- _WHAT YOU SHOULD DO_
Count the lines in the entries that contain the string "format". State nothing but the number.

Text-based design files
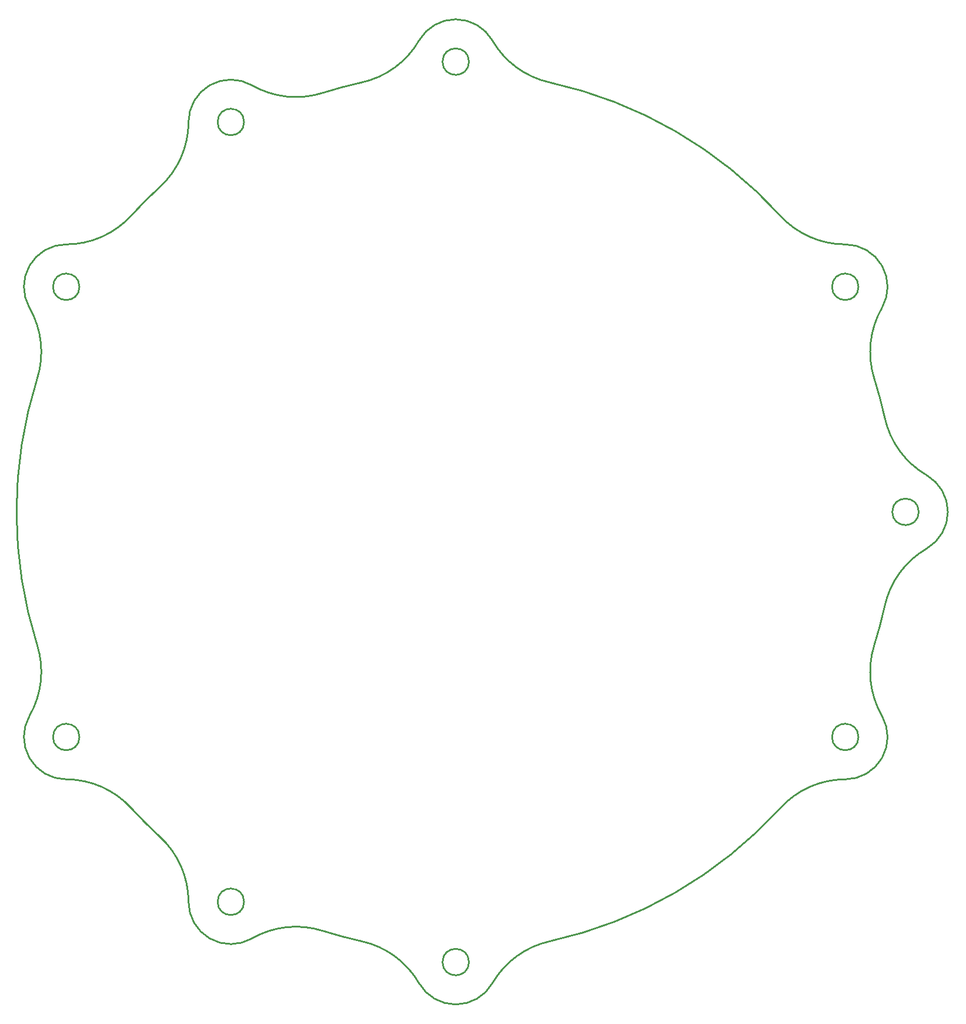
<source format=gbr>
%TF.GenerationSoftware,KiCad,Pcbnew,7.0.7*%
%TF.CreationDate,2024-03-26T09:21:43-07:00*%
%TF.ProjectId,Connector-board,436f6e6e-6563-4746-9f72-2d626f617264,rev?*%
%TF.SameCoordinates,Original*%
%TF.FileFunction,Profile,NP*%
%FSLAX46Y46*%
G04 Gerber Fmt 4.6, Leading zero omitted, Abs format (unit mm)*
G04 Created by KiCad (PCBNEW 7.0.7) date 2024-03-26 09:21:43*
%MOMM*%
%LPD*%
G01*
G04 APERTURE LIST*
%TA.AperFunction,Profile*%
%ADD10C,0.250000*%
%TD*%
G04 APERTURE END LIST*
D10*
%TO.C,J1*%
X166172691Y-175635786D02*
G75*
G03*
X176725669Y-175635786I5276489J3052846D01*
G01*
X184997760Y-169590707D02*
G75*
G03*
X176725670Y-175635786I2720595J-12405170D01*
G01*
X166172690Y-175635786D02*
G75*
G03*
X157900600Y-169590707I-10992685J-6360091D01*
G01*
X152293711Y-168088346D02*
G75*
G03*
X157900600Y-169590707I19155183J60274354D01*
G01*
X152293711Y-168088347D02*
G75*
G03*
X142107332Y-169187493I-3846481J-12103488D01*
G01*
X132968184Y-163911002D02*
G75*
G03*
X142107332Y-169187492I6095996J5596D01*
G01*
X132968183Y-163911002D02*
G75*
G03*
X128826882Y-154539766I-12699994J-11661D01*
G01*
X124722354Y-150435238D02*
G75*
G03*
X128826882Y-154539766I46727490J42622962D01*
G01*
X184997760Y-169590706D02*
G75*
G03*
X218176006Y-150435238I-13548578J61777764D01*
G01*
X227547242Y-146293937D02*
G75*
G03*
X218176006Y-150435238I11661J-12699994D01*
G01*
X124722354Y-150435238D02*
G75*
G03*
X115351118Y-146293937I-9382897J-8558693D01*
G01*
X110074628Y-137154788D02*
G75*
G03*
X115351118Y-146293936I5282086J-3043152D01*
G01*
X227547242Y-146293936D02*
G75*
G03*
X232823732Y-137154788I-5596J6095996D01*
G01*
X231724587Y-126968409D02*
G75*
G03*
X232823733Y-137154788I12103488J-3846481D01*
G01*
X110074627Y-137154788D02*
G75*
G03*
X111173773Y-126968409I-11004342J6339898D01*
G01*
X111173775Y-88657471D02*
G75*
G03*
X111173775Y-126968409I60275413J-19155469D01*
G01*
X231724586Y-126968409D02*
G75*
G03*
X233226947Y-121361520I-60274354J19155183D01*
G01*
X239272026Y-113089430D02*
G75*
G03*
X233226947Y-121361520I6360091J-10992685D01*
G01*
X239272026Y-113089429D02*
G75*
G03*
X239272026Y-102536451I-3052846J5276489D01*
G01*
X233226947Y-94264360D02*
G75*
G03*
X239272026Y-102536450I12405163J2720590D01*
G01*
X233226946Y-94264360D02*
G75*
G03*
X231724585Y-88657471I-61777837J-13548595D01*
G01*
X232823738Y-78471095D02*
G75*
G03*
X231724586Y-88657471I11004362J-6339905D01*
G01*
X111173771Y-88657470D02*
G75*
G03*
X110074628Y-78471092I-12103431J3846490D01*
G01*
X115351118Y-69331948D02*
G75*
G03*
X110074629Y-78471092I5592J-6095992D01*
G01*
X232823733Y-78471093D02*
G75*
G03*
X227547242Y-69331944I-5282033J3043183D01*
G01*
X218176007Y-65190641D02*
G75*
G03*
X227547242Y-69331943I9382853J8558591D01*
G01*
X115351118Y-69331945D02*
G75*
G03*
X124722354Y-65190642I-11668J12700005D01*
G01*
X128826882Y-61086114D02*
G75*
G03*
X124722354Y-65190642I42622962J-46727490D01*
G01*
X128826881Y-61086113D02*
G75*
G03*
X132968183Y-51714878I-8558591J9382853D01*
G01*
X142107347Y-46438361D02*
G75*
G03*
X132968183Y-51714878I-3043247J-5281939D01*
G01*
X142107332Y-46438388D02*
G75*
G03*
X152293711Y-47537534I6339898J11004348D01*
G01*
X157900600Y-46035174D02*
G75*
G03*
X152293711Y-47537535I13548595J-61777837D01*
G01*
X218176006Y-65190642D02*
G75*
G03*
X184997760Y-46035174I-46726824J-42622296D01*
G01*
X176725671Y-39990094D02*
G75*
G03*
X184997760Y-46035173I10992789J6360234D01*
G01*
X157900600Y-46035175D02*
G75*
G03*
X166172690Y-39990094I-2720600J12405175D01*
G01*
X176725669Y-39990094D02*
G75*
G03*
X166172691Y-39990094I-5276489J-3052846D01*
G01*
X173354180Y-172582940D02*
G75*
G03*
X173354180Y-172582940I-1905000J0D01*
G01*
X140969180Y-163905405D02*
G75*
G03*
X140969180Y-163905405I-1905000J0D01*
G01*
X117261715Y-140197940D02*
G75*
G03*
X117261715Y-140197940I-1905000J0D01*
G01*
X229446645Y-140197940D02*
G75*
G03*
X229446645Y-140197940I-1905000J0D01*
G01*
X238124180Y-107812940D02*
G75*
G03*
X238124180Y-107812940I-1905000J0D01*
G01*
X117261715Y-75427940D02*
G75*
G03*
X117261715Y-75427940I-1905000J0D01*
G01*
X229446645Y-75427940D02*
G75*
G03*
X229446645Y-75427940I-1905000J0D01*
G01*
X140969180Y-51720475D02*
G75*
G03*
X140969180Y-51720475I-1905000J0D01*
G01*
X173354180Y-43042940D02*
G75*
G03*
X173354180Y-43042940I-1905000J0D01*
G01*
%TD*%
M02*

</source>
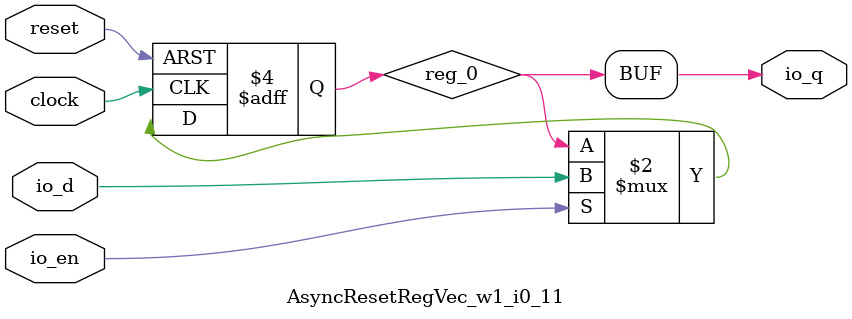
<source format=sv>
`ifndef RANDOMIZE
  `ifdef RANDOMIZE_MEM_INIT
    `define RANDOMIZE
  `endif // RANDOMIZE_MEM_INIT
`endif // not def RANDOMIZE
`ifndef RANDOMIZE
  `ifdef RANDOMIZE_REG_INIT
    `define RANDOMIZE
  `endif // RANDOMIZE_REG_INIT
`endif // not def RANDOMIZE

`ifndef RANDOM
  `define RANDOM $random
`endif // not def RANDOM

// Users can define INIT_RANDOM as general code that gets injected into the
// initializer block for modules with registers.
`ifndef INIT_RANDOM
  `define INIT_RANDOM
`endif // not def INIT_RANDOM

// If using random initialization, you can also define RANDOMIZE_DELAY to
// customize the delay used, otherwise 0.002 is used.
`ifndef RANDOMIZE_DELAY
  `define RANDOMIZE_DELAY 0.002
`endif // not def RANDOMIZE_DELAY

// Define INIT_RANDOM_PROLOG_ for use in our modules below.
`ifndef INIT_RANDOM_PROLOG_
  `ifdef RANDOMIZE
    `ifdef VERILATOR
      `define INIT_RANDOM_PROLOG_ `INIT_RANDOM
    `else  // VERILATOR
      `define INIT_RANDOM_PROLOG_ `INIT_RANDOM #`RANDOMIZE_DELAY begin end
    `endif // VERILATOR
  `else  // RANDOMIZE
    `define INIT_RANDOM_PROLOG_
  `endif // RANDOMIZE
`endif // not def INIT_RANDOM_PROLOG_

// Include register initializers in init blocks unless synthesis is set
`ifndef SYNTHESIS
  `ifndef ENABLE_INITIAL_REG_
    `define ENABLE_INITIAL_REG_
  `endif // not def ENABLE_INITIAL_REG_
`endif // not def SYNTHESIS

// Include rmemory initializers in init blocks unless synthesis is set
`ifndef SYNTHESIS
  `ifndef ENABLE_INITIAL_MEM_
    `define ENABLE_INITIAL_MEM_
  `endif // not def ENABLE_INITIAL_MEM_
`endif // not def SYNTHESIS

// Standard header to adapt well known macros for prints and assertions.

// Users can define 'PRINTF_COND' to add an extra gate to prints.
`ifndef PRINTF_COND_
  `ifdef PRINTF_COND
    `define PRINTF_COND_ (`PRINTF_COND)
  `else  // PRINTF_COND
    `define PRINTF_COND_ 1
  `endif // PRINTF_COND
`endif // not def PRINTF_COND_

// Users can define 'ASSERT_VERBOSE_COND' to add an extra gate to assert error printing.
`ifndef ASSERT_VERBOSE_COND_
  `ifdef ASSERT_VERBOSE_COND
    `define ASSERT_VERBOSE_COND_ (`ASSERT_VERBOSE_COND)
  `else  // ASSERT_VERBOSE_COND
    `define ASSERT_VERBOSE_COND_ 1
  `endif // ASSERT_VERBOSE_COND
`endif // not def ASSERT_VERBOSE_COND_

// Users can define 'STOP_COND' to add an extra gate to stop conditions.
`ifndef STOP_COND_
  `ifdef STOP_COND
    `define STOP_COND_ (`STOP_COND)
  `else  // STOP_COND
    `define STOP_COND_ 1
  `endif // STOP_COND
`endif // not def STOP_COND_

module AsyncResetRegVec_w1_i0_11(
  input  clock,
         reset,
         io_d,	// @[generators/rocket-chip/src/main/scala/util/AsyncResetReg.scala:59:14]
  output io_q,	// @[generators/rocket-chip/src/main/scala/util/AsyncResetReg.scala:59:14]
  input  io_en	// @[generators/rocket-chip/src/main/scala/util/AsyncResetReg.scala:59:14]
);

  reg reg_0;	// @[generators/rocket-chip/src/main/scala/util/AsyncResetReg.scala:61:50]
  always @(posedge clock or posedge reset) begin
    if (reset)
      reg_0 <= 1'h0;	// @[generators/rocket-chip/src/main/scala/util/AsyncResetReg.scala:61:50]
    else if (io_en)	// @[generators/rocket-chip/src/main/scala/util/AsyncResetReg.scala:59:14]
      reg_0 <= io_d;	// @[generators/rocket-chip/src/main/scala/util/AsyncResetReg.scala:61:50]
  end // always @(posedge, posedge)
  `ifdef ENABLE_INITIAL_REG_
    `ifdef FIRRTL_BEFORE_INITIAL
      `FIRRTL_BEFORE_INITIAL
    `endif // FIRRTL_BEFORE_INITIAL
    logic [31:0] _RANDOM[0:0];
    initial begin
      `ifdef INIT_RANDOM_PROLOG_
        `INIT_RANDOM_PROLOG_
      `endif // INIT_RANDOM_PROLOG_
      `ifdef RANDOMIZE_REG_INIT
        _RANDOM[/*Zero width*/ 1'b0] = `RANDOM;
        reg_0 = _RANDOM[/*Zero width*/ 1'b0][0];	// @[generators/rocket-chip/src/main/scala/util/AsyncResetReg.scala:61:50]
      `endif // RANDOMIZE_REG_INIT
      if (reset)
        reg_0 = 1'h0;	// @[generators/rocket-chip/src/main/scala/util/AsyncResetReg.scala:61:50]
    end // initial
    `ifdef FIRRTL_AFTER_INITIAL
      `FIRRTL_AFTER_INITIAL
    `endif // FIRRTL_AFTER_INITIAL
  `endif // ENABLE_INITIAL_REG_
  assign io_q = reg_0;	// @[generators/rocket-chip/src/main/scala/util/AsyncResetReg.scala:61:50]
endmodule


</source>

- _ANSWER FOR THIS EXERCISE_
3